WHAT THE TASK ASKS:
Each record should be output exactly, with every character kept.

Top of DATA FOR ANALYSIS

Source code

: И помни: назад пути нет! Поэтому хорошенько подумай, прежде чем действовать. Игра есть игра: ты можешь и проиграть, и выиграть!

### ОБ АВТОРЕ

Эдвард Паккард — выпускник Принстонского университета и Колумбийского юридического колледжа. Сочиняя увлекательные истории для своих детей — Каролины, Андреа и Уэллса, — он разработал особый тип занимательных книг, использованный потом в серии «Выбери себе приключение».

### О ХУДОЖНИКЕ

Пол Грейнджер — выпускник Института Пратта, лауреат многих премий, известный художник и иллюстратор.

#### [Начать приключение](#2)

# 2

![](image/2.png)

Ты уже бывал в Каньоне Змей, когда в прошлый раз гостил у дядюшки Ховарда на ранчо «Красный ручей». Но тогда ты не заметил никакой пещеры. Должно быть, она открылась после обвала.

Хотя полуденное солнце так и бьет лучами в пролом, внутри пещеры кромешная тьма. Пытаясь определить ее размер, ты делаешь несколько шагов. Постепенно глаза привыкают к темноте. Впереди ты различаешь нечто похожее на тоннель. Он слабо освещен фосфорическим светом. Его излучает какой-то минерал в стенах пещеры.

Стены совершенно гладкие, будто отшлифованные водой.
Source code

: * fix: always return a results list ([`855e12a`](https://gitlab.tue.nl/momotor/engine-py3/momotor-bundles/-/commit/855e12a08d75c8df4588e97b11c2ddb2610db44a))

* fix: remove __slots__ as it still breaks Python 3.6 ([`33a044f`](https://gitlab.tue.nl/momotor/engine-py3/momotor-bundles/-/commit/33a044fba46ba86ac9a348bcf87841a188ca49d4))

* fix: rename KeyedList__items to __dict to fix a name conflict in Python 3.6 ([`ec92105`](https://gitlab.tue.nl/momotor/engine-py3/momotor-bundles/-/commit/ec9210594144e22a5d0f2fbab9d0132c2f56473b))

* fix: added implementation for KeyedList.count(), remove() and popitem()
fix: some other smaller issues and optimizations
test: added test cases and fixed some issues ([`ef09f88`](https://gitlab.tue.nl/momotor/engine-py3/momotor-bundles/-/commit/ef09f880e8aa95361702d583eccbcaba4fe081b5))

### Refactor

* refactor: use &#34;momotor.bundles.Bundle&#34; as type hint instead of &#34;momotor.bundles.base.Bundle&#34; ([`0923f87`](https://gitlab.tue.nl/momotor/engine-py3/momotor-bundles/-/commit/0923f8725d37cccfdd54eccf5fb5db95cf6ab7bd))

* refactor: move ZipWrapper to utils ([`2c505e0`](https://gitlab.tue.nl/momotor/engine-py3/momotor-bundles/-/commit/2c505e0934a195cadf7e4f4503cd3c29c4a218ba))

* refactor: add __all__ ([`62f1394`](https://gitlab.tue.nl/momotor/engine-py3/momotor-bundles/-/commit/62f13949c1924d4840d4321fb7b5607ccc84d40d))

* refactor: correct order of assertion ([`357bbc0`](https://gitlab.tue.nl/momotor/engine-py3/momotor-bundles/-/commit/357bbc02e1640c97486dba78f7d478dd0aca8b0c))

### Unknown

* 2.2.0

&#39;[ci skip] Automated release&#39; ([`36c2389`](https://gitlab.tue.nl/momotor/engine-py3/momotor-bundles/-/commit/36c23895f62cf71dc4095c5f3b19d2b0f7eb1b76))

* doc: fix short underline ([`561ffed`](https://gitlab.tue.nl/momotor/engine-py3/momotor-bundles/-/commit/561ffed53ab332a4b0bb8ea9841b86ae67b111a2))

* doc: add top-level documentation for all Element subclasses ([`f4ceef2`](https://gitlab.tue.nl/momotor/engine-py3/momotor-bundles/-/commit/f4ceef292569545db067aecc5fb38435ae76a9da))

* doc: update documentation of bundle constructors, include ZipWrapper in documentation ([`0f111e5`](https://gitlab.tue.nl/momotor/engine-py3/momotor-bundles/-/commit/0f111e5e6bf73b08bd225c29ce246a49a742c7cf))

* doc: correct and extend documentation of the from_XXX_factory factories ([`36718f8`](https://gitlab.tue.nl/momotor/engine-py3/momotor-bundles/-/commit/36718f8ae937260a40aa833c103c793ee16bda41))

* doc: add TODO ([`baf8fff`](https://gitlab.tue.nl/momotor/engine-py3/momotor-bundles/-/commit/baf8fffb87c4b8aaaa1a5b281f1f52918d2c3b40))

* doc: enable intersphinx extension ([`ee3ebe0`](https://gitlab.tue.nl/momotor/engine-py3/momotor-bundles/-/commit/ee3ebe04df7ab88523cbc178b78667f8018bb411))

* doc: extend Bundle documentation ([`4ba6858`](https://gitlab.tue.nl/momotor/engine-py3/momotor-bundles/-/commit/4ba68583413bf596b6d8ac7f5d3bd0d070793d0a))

Bottom of DATA FOR ANALYSIS

ANSWER TO THE EXERCISE:
Source code

: И помни: назад пути нет! Поэтому хорошенько подумай, прежде чем действовать. Игра есть игра: ты можешь и проиграть, и выиграть!

### ОБ АВТОРЕ

Эдвард Паккард — выпускник Принстонского университета и Колумбийского юридического колледжа. Сочиняя увлекательные истории для своих детей — Каролины, Андреа и Уэллса, — он разработал особый тип занимательных книг, использованный потом в серии «Выбери себе приключение».

### О ХУДОЖНИКЕ

Пол Грейнджер — выпускник Института Пратта, лауреат многих премий, известный художник и иллюстратор.

#### [Начать приключение](#2)

# 2

![](image/2.png)

Ты уже бывал в Каньоне Змей, когда в прошлый раз гостил у дядюшки Ховарда на ранчо «Красный ручей». Но тогда ты не заметил никакой пещеры. Должно быть, она открылась после обвала.

Хотя полуденное солнце так и бьет лучами в пролом, внутри пещеры кромешная тьма. Пытаясь определить ее размер, ты делаешь несколько шагов. Постепенно глаза привыкают к темноте. Впереди ты различаешь нечто похожее на тоннель. Он слабо освещен фосфорическим светом. Его излучает какой-то минерал в стенах пещеры.

Стены совершенно гладкие, будто отшлифованные водой.
Source code

: * fix: always return a results list ([`855e12a`](https://gitlab.tue.nl/momotor/engine-py3/momotor-bundles/-/commit/855e12a08d75c8df4588e97b11c2ddb2610db44a))

* fix: remove __slots__ as it still breaks Python 3.6 ([`33a044f`](https://gitlab.tue.nl/momotor/engine-py3/momotor-bundles/-/commit/33a044fba46ba86ac9a348bcf87841a188ca49d4))

* fix: rename KeyedList__items to __dict to fix a name conflict in Python 3.6 ([`ec92105`](https://gitlab.tue.nl/momotor/engine-py3/momotor-bundles/-/commit/ec9210594144e22a5d0f2fbab9d0132c2f56473b))

* fix: added implementation for KeyedList.count(), remove() and popitem()
fix: some other smaller issues and optimizations
test: added test cases and fixed some issues ([`ef09f88`](https://gitlab.tue.nl/momotor/engine-py3/momotor-bundles/-/commit/ef09f880e8aa95361702d583eccbcaba4fe081b5))

### Refactor

* refactor: use &#34;momotor.bundles.Bundle&#34; as type hint instead of &#34;momotor.bundles.base.Bundle&#34; ([`0923f87`](https://gitlab.tue.nl/momotor/engine-py3/momotor-bundles/-/commit/0923f8725d37cccfdd54eccf5fb5db95cf6ab7bd))

* refactor: move ZipWrapper to utils ([`2c505e0`](https://gitlab.tue.nl/momotor/engine-py3/momotor-bundles/-/commit/2c505e0934a195cadf7e4f4503cd3c29c4a218ba))

* refactor: add __all__ ([`62f1394`](https://gitlab.tue.nl/momotor/engine-py3/momotor-bundles/-/commit/62f13949c1924d4840d4321fb7b5607ccc84d40d))

* refactor: correct order of assertion ([`357bbc0`](https://gitlab.tue.nl/momotor/engine-py3/momotor-bundles/-/commit/357bbc02e1640c97486dba78f7d478dd0aca8b0c))

### Unknown

* 2.2.0

&#39;[ci skip] Automated release&#39; ([`36c2389`](https://gitlab.tue.nl/momotor/engine-py3/momotor-bundles/-/commit/36c23895f62cf71dc4095c5f3b19d2b0f7eb1b76))

* doc: fix short underline ([`561ffed`](https://gitlab.tue.nl/momotor/engine-py3/momotor-bundles/-/commit/561ffed53ab332a4b0bb8ea9841b86ae67b111a2))

* doc: add top-level documentation for all Element subclasses ([`f4ceef2`](https://gitlab.tue.nl/momotor/engine-py3/momotor-bundles/-/commit/f4ceef292569545db067aecc5fb38435ae76a9da))

* doc: update documentation of bundle constructors, include ZipWrapper in documentation ([`0f111e5`](https://gitlab.tue.nl/momotor/engine-py3/momotor-bundles/-/commit/0f111e5e6bf73b08bd225c29ce246a49a742c7cf))

* doc: correct and extend documentation of the from_XXX_factory factories ([`36718f8`](https://gitlab.tue.nl/momotor/engine-py3/momotor-bundles/-/commit/36718f8ae937260a40aa833c103c793ee16bda41))

* doc: add TODO ([`baf8fff`](https://gitlab.tue.nl/momotor/engine-py3/momotor-bundles/-/commit/baf8fffb87c4b8aaaa1a5b281f1f52918d2c3b40))

* doc: enable intersphinx extension ([`ee3ebe0`](https://gitlab.tue.nl/momotor/engine-py3/momotor-bundles/-/commit/ee3ebe04df7ab88523cbc178b78667f8018bb411))

* doc: extend Bundle documentation ([`4ba6858`](https://gitlab.tue.nl/momotor/engine-py3/momotor-bundles/-/commit/4ba68583413bf596b6d8ac7f5d3bd0d070793d0a))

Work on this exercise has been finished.